Oh hell no. Feeling what’s coming, I step off the porch completely, away from company.

“Was hopin’ you could jump in and take over.”

Hell. No.

“Whole plan is typed up, schedule, all that. You’d just have to follow along my notes. Nothing to improvise.”

“Uhh. Jeez, coach, I don’t know. I—I actually might have to leave town next week,” I lie. There is no way in hell I am coaching a bunch of kids in hockey.

“You still play, right?”

“Y-yeah, course, but like I said—”

“It’s just kids, King. They don’t bite. And they need you.”

I kick the dirt with the tip of my sneaker. “Coach, I dunno.”

“I guess I could ask Owen to jump in. We’re close to getting to Nationals this year, but they need a lot of work.”

Fuck. “Owen Parker?” He’s got to be kidding.

“He’s all I got. ’Cept you. So—whaddayasay?”

I look up to the sky, then close my eyes when all I hear is his silence, heavy with expectation.

“I heard you already met our Tracy,” he drops. “Wait ’til you see her on the ice. She’s quite something. So—what should I tell the kids?”

I take a deep breath. “What time tomorrow?”

As I walk into the Arena the next morning at eight, I curse this small town for making me do something I did not want to do, while at the same time, my eyes dampen, my chest tightens.

The sharp, crisp air of the rink hits my nostrils, and from memory, I can almost taste the cold on my tongue.

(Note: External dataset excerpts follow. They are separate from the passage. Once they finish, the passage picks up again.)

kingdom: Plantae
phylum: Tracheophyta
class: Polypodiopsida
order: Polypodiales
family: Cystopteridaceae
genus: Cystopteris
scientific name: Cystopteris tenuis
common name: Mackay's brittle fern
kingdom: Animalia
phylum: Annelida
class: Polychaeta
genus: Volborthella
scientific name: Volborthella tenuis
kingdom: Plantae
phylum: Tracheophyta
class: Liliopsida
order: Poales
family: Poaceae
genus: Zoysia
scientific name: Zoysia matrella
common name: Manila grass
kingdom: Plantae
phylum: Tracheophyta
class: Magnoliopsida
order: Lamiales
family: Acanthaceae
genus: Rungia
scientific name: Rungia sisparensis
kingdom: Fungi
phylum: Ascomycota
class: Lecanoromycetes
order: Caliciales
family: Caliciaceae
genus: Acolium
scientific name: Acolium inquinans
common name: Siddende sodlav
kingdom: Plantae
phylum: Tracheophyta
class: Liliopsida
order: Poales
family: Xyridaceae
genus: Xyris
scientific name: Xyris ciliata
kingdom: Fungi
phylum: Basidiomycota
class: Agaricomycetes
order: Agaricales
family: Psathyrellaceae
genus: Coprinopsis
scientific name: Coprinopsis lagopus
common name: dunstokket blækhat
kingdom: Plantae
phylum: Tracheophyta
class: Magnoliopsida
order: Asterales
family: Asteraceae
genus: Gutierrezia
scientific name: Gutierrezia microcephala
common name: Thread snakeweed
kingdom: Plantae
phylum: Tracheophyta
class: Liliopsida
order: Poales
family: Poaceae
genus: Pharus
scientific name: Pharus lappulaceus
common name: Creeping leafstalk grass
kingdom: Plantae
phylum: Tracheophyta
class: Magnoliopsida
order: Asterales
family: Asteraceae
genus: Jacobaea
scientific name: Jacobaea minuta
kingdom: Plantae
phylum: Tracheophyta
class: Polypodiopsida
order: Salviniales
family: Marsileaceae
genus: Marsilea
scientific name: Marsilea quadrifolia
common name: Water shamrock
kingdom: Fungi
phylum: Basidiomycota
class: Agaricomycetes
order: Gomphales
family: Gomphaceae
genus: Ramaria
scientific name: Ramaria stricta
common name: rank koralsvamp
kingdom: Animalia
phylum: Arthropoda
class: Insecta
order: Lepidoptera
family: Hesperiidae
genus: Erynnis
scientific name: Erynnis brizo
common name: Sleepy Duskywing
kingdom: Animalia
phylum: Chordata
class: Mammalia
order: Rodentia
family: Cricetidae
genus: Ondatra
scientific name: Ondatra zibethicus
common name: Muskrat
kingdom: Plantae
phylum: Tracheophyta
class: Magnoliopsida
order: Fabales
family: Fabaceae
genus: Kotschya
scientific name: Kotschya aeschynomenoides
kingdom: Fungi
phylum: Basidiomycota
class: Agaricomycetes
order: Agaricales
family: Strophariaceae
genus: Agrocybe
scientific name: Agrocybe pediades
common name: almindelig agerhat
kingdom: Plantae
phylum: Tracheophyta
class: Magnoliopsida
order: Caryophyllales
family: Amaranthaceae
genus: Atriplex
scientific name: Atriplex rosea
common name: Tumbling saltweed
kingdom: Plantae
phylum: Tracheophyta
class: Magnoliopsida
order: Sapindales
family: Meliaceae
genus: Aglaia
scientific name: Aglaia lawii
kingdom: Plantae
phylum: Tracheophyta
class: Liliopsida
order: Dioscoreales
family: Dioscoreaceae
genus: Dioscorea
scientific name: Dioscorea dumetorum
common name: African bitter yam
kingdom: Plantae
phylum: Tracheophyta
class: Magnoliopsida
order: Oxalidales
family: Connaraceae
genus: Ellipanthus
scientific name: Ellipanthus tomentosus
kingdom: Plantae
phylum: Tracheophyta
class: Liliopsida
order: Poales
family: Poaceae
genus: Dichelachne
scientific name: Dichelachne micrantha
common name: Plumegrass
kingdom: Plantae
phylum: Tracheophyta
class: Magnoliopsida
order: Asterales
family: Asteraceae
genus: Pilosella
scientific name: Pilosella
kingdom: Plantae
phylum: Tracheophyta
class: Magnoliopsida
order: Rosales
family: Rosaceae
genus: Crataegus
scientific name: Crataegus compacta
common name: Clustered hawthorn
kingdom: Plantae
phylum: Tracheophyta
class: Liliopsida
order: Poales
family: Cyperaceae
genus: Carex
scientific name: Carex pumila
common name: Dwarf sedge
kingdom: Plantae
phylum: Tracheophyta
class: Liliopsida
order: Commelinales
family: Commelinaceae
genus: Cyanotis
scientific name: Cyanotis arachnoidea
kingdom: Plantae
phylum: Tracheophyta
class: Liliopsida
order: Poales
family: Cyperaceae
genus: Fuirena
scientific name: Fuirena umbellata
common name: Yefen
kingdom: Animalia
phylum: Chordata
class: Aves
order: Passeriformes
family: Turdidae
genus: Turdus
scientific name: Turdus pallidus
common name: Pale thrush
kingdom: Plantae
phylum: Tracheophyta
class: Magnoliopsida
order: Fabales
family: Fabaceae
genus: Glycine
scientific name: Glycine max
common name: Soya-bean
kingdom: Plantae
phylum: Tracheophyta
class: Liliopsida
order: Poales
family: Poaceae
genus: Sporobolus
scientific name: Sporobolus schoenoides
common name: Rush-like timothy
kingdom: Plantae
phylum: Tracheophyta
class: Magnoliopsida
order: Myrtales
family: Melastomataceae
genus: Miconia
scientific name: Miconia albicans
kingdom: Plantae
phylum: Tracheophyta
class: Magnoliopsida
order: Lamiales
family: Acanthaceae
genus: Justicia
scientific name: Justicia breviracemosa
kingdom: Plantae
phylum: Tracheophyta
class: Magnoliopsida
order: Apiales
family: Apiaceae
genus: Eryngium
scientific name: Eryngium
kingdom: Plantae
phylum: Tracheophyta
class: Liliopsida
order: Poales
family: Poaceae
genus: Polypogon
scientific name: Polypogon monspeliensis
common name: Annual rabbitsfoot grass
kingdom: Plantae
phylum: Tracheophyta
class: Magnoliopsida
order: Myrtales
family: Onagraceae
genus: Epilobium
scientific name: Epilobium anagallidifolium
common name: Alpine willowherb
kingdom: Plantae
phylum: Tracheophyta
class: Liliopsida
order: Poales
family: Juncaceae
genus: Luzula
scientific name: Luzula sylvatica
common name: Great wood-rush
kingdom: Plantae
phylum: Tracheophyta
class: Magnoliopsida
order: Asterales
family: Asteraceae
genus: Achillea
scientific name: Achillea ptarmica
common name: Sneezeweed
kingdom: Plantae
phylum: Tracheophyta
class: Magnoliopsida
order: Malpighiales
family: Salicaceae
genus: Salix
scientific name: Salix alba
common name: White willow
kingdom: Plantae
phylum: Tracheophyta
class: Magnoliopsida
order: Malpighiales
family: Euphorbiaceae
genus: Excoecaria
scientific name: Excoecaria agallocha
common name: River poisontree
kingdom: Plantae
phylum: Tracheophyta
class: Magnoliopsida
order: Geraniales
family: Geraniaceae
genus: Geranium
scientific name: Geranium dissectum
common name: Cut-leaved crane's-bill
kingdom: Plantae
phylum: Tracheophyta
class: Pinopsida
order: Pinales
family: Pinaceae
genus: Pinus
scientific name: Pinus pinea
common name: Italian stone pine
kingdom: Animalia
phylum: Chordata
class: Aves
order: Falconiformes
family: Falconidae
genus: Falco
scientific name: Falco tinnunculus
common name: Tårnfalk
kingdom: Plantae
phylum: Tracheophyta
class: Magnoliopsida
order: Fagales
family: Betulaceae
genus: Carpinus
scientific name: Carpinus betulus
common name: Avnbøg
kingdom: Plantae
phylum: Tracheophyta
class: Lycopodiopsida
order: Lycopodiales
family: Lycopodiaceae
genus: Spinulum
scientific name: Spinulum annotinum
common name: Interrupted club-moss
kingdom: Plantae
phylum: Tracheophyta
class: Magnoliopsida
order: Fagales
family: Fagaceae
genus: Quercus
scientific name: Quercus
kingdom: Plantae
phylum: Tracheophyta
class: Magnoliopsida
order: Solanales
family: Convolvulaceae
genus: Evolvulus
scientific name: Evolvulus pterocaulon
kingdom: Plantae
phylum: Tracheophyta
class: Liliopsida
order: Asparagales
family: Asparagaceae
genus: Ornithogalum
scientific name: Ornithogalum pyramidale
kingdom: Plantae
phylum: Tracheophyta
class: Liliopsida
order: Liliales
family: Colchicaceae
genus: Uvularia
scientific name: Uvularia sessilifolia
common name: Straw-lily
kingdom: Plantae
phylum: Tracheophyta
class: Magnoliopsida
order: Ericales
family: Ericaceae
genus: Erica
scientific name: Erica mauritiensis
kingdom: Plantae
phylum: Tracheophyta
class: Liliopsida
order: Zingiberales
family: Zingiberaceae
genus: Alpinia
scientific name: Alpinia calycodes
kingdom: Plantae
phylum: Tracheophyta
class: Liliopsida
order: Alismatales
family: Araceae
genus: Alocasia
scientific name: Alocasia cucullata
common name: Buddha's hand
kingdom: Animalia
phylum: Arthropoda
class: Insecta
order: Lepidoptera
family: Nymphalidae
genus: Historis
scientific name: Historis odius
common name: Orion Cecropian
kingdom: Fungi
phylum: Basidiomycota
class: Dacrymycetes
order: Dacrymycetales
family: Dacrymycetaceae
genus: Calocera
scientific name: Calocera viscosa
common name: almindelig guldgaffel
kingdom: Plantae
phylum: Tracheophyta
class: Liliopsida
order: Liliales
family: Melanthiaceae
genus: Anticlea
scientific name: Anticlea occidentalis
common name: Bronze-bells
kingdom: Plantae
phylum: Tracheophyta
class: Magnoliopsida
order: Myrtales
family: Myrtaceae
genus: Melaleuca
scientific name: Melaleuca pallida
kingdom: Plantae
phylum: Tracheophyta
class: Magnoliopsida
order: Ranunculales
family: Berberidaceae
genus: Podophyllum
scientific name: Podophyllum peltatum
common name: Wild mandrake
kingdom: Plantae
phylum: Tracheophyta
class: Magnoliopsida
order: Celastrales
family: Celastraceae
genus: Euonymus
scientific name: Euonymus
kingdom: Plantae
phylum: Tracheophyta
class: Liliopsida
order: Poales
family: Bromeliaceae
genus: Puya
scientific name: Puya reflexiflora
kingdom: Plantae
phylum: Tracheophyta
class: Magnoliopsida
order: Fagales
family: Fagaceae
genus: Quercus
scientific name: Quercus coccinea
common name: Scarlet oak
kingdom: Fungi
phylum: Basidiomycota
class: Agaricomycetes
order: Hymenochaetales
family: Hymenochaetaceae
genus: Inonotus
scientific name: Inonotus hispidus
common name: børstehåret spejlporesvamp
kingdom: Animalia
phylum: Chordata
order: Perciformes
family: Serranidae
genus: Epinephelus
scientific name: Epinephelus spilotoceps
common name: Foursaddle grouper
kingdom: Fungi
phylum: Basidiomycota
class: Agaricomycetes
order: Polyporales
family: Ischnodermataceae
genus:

On the ice, two players are already practicing, their skates scraping the ice, their sticks slapping the puck. A rush of adrenaline fills me, remembering these quiet moments of warming up, of focus before a game, before the place filled with the cheers of the crowd, the flash of team colors, the thud of colliding bodies.

This used to be my life. My home away from home. My refuge.

And it’ll be my refuge from Grace. No chance I’ll run into her here now.